There are approximately 4800 cases of subarachnoid hemorrhage (SAH) in the United Kingdom each year, of which 70% are caused by a ruptured cerebral aneurysm.1 SAH is a type of hemorrhagic stroke caused by bleeding in the subarachnoid space, and treatment often involves neurosurgical or endovascular intervention and medical stabilization.2 Approximately 15% of patients with SAH die before they reach the hospital, and for those who receive treatment, SAH carries a high morbidity risk and a 30-day mortality rate of 12.9%.1,2 A subset of patients with SAH experience a further neurological impairment in the form of delayed cerebral ischemia (DCI), which confers a poorer clinical prognosis.3 DCI is defined as a new neurological impairment within 6 weeks of SAH onset and is estimated to affect 30% to 40% of patients with SAH.3 The pathophysiology of DCI is poorly understood, and being able to predict those patients at greatest risk of developing DCI is an ongoing research priority.3
While identifying patients at greatest risk may allow prompt intervention before the onset of DCI and, thus, improve outcomes, predictive variables have been challenging to identify.4 Recently, Al-Mufti et al. demonstrated an association between the admission neutrophil-to-lymphocyte ratio (NLR) and DCI in patients with aneurysmal SAH (aSAH).5 The authors concluded that an admission NLR of ≥ 5.9 was predictive of DCI.5 Exploring multiple inflammation markers over time throughout the hospital stay and validating NLR as a predictor in multiple cohorts is essential to providing robust evidence for its prognostic utility.5 The primary aims of this study were to assess the reproducibility of NLR to predict DCI and to evaluate how this varies from day to day following the ictus of hemorrhage. Secondary aims included the identification of other inflammatory markers, clinical parameters, and operative parameters as predictors of DCI in aSAH.
Methods
Study Population
A single-center, retrospective study of all patients aged ≥ 18 years admitted with aSAH between May 2014 and July 2018 was performed at the Leeds General Infirmary. Patients with nonaneurysmal hemorrhage (SAH secondary to perimesencephalic hemorrhage, SAH related to trauma, rupture of an arteriovenous malformation, or other causes) and those aged < 18 years were excluded.
Clinical Management
On confirmation of SAH, patients were transferred from their local emergency department to a large, tertiary, neurosurgical center that covers a catchment population of approximately 2 million people, under the care of a specialist neurovascular neurosurgeon and managed in a critical care environment until stabilized (typically ≥ 48 hours following definitive aneurysm treatment).

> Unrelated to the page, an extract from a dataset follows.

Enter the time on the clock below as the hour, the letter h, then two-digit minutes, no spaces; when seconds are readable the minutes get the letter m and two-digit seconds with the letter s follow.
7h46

Patients were considered to have sustained nonaneurysmal SAH if another clear causal pathology was demonstrated or following both negative CTA and DSA studies. Where a high index of clinical suspicion remained, further images were acquired through repeat CTA or DSA investigations or through MRI of the head and spine.
Unless medically contraindicated, all patients were administered nimodipine prophylaxis at a dose of 60 mg every 4 hours from neurosurgical admission until 21 days postictus. The modality of aneurysm treatment was determined on a case-by-case basis through multidisciplinary discussion between the consultant neurovascular neurosurgeon and consultant interventional neuroradiologist. The majority (n = 353, 87.6%) of patients were treated by endovascular means, in line with other centers in the United Kingdom.6
Data Collection
Patient demographics, comorbidities, clinical findings, imaging characteristics, incidence of DCI, and interventions were recorded. Outcomes were measured during hospitalization, on discharge, and at 3 months postdischarge. Full blood count differentials were used to identify the absolute neutrophil, lymphocyte, and platelet counts, and these were recorded daily from the date of ictus (day 0/admission) through day 8 postictus or discharge (if discharge occurred < 8 days after ictus). If > 1 sample was taken on a specific day, the mean value was used for analysis. Admission values were collected on the day of ictus, such that day 1 values were 1 day postictus and so on. These values were used to calculate the NLR and platelet-to-lymphocyte ratio (PLR). C-reactive protein (CRP) measurements were also recorded as an additional marker of inflammation.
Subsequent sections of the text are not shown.